En attendant, la CNSA a déjà engagé plusieurs actions pour améliorer ces outils. Elle s'investit tout d'abord dans la formation des médecins chargés de valider les évaluations du degré de dépendance des personnes accueillies en Ehpad et dans les unités de soins de longue durée (voir notre article ci-contre du 23 juin 2010). Elle assure ensuite, à la demande du secrétaire général des ministères sociaux, la reprise et la continuité de l'outil informatique Galaad, qui permet la saisie des grilles Aggir et Pathos par les médecins. Enfin, la CNSA va poursuivre la formation des médecins coordonnateurs des Ehpad et des départements, sur la base des outils pédagogiques qu'elle a déjà élaborés (DVD Aggir 2008 et Pathos 2010).

Bilan du plan Solidarité grand âge et COG 2010-2013

Le conseil d'administration a également procédé à un bilan, à mi-parcours, du plan Solidarité grand âge (PGSA) 2007-2012. Celui-ci prévoit la création de 93.000 places à l'échéance de décembre 2012. Ces places se décomposent en 37.500 places d'Ehpad et 60.000 places pour favoriser le maintien à domicile (dont certaines en Ehpad), dont 36.000 places en services de soins infirmiers à domicile, 12.750 en accueil de jour et 6.750 en hébergement temporaire. Les crédits dégagés à l'issue de la troisième année du plan (610 millions d'euros notifiés par la CNSA) correspondent au financement de 63.045 créations de places, soit 68% du plan. Sur ce total, 48.583 places ont déjà fait l'objet d'une autorisation administrative. Mais seules 19.261 sont d'ores et déjà ouvertes, dont 10.798 places de Ssiad, 1.490 places d'accueil de jour et 666 places d'hébergement temporaire. A contrario, le rythme d'ouverture des places d'Ehpad apparaît particulièrement lent, ce qui n'est pas sans lien avec le problème des excédents structurels de la CNSA. Mais il devrait toutefois s'accélérer fortement sur les dernières années du plan.
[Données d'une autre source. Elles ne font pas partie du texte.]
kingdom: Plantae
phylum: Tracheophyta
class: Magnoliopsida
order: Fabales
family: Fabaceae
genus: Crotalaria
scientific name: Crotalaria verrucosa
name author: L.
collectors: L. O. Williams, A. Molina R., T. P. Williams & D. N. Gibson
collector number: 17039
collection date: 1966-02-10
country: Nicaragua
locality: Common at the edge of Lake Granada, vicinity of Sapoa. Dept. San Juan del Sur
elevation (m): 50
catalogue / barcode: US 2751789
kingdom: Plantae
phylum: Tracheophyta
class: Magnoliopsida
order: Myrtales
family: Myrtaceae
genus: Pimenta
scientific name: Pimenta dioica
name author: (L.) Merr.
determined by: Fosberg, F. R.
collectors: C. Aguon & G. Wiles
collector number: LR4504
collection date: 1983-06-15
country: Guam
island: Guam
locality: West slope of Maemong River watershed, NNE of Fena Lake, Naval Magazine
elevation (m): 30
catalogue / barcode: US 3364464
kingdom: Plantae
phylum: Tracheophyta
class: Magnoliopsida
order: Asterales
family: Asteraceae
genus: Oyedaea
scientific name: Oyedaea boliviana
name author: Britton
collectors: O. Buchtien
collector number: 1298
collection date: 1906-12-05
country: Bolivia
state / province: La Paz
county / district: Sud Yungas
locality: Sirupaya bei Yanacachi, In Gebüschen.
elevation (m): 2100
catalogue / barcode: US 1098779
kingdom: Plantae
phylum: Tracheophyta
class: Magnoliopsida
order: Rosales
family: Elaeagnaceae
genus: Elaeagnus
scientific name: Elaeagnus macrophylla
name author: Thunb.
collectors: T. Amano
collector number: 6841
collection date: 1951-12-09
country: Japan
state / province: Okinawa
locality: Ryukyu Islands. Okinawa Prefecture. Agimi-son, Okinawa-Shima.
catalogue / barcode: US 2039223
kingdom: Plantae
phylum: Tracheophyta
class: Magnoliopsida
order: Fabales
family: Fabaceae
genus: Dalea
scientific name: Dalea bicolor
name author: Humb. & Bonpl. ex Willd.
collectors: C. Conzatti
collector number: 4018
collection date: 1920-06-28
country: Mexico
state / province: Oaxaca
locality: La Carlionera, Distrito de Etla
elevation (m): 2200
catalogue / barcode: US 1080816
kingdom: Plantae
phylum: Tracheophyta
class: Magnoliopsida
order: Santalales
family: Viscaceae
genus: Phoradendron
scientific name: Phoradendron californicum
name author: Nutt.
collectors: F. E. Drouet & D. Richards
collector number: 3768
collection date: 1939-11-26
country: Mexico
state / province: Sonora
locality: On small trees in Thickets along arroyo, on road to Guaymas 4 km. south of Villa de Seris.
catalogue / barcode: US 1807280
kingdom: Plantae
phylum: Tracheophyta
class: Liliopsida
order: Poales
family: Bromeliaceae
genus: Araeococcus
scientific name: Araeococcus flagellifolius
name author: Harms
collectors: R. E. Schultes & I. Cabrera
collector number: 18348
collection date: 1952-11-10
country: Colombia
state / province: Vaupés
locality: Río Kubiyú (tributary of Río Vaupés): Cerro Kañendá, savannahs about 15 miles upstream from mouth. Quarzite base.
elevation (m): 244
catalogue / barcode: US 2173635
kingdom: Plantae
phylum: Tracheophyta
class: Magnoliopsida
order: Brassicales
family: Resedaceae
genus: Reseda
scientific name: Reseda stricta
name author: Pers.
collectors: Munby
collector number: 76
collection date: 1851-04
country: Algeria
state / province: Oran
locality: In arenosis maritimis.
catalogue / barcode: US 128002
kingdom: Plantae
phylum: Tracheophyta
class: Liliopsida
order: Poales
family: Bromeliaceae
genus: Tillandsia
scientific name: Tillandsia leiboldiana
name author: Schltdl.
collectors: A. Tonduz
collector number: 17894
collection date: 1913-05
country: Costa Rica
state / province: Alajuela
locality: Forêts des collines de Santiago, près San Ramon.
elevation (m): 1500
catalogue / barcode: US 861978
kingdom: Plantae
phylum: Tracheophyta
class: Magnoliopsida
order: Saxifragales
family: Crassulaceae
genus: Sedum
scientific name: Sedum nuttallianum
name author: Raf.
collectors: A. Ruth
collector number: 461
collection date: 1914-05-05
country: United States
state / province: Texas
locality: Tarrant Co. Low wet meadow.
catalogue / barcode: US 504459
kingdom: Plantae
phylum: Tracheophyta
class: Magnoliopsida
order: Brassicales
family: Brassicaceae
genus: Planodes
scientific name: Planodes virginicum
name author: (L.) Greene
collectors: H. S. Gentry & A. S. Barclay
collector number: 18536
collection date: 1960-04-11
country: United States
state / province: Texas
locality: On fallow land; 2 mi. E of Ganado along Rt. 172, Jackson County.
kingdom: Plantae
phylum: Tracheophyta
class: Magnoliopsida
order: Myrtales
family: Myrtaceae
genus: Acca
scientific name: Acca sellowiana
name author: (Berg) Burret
Le directeur de la CNSA a aussi présenté au conseil d'administration les premiers axes de la future convention d'objectifs et de gestion (COG) 2010-2013, en cours de négociation entre la Caisse et l'Etat. Cette élaboration va s'appuyer également sur une mission d'appui menée par l'Inspection générale des affaires sociales (Igas), dont les conclusions doivent être remises prochainement.
Enfin, un conseil d'administration de la CNSA ne serait pas complet sans une intervention du GR31, qui regroupe les membres du conseil représentant les personnes âgées, les personnes handicapées et les professionnels. Celui-ci a donc fait voter à nouveau un voeu - déjà formulé lors du conseil d'administration du 30 mars - demandant qu'une partie des crédits non-consommés en 2009 et des éventuels crédits non-consommés en 2010 soient "utilisés à la création d'un fonds d'urgence de l'aide à domicile, à la compensation de la convergence tarifaire à la baisse dans les établissements, et au maintien des crédits APA aux départements qui les verraient diminuer dans le cadre de cette nouvelle répartition". Une demande qui coïncide pratiquement mot pour mot à celle que formule l'ADF dans le communiqué du 2 juillet rappelant par ailleurs qu’"une proposition de loi est en cours de rédaction afin, s'agissant des allocations individuelles de solidarité (APA, PCH, RSA) d'en faire assurer la compensation intégrale par l'Etat".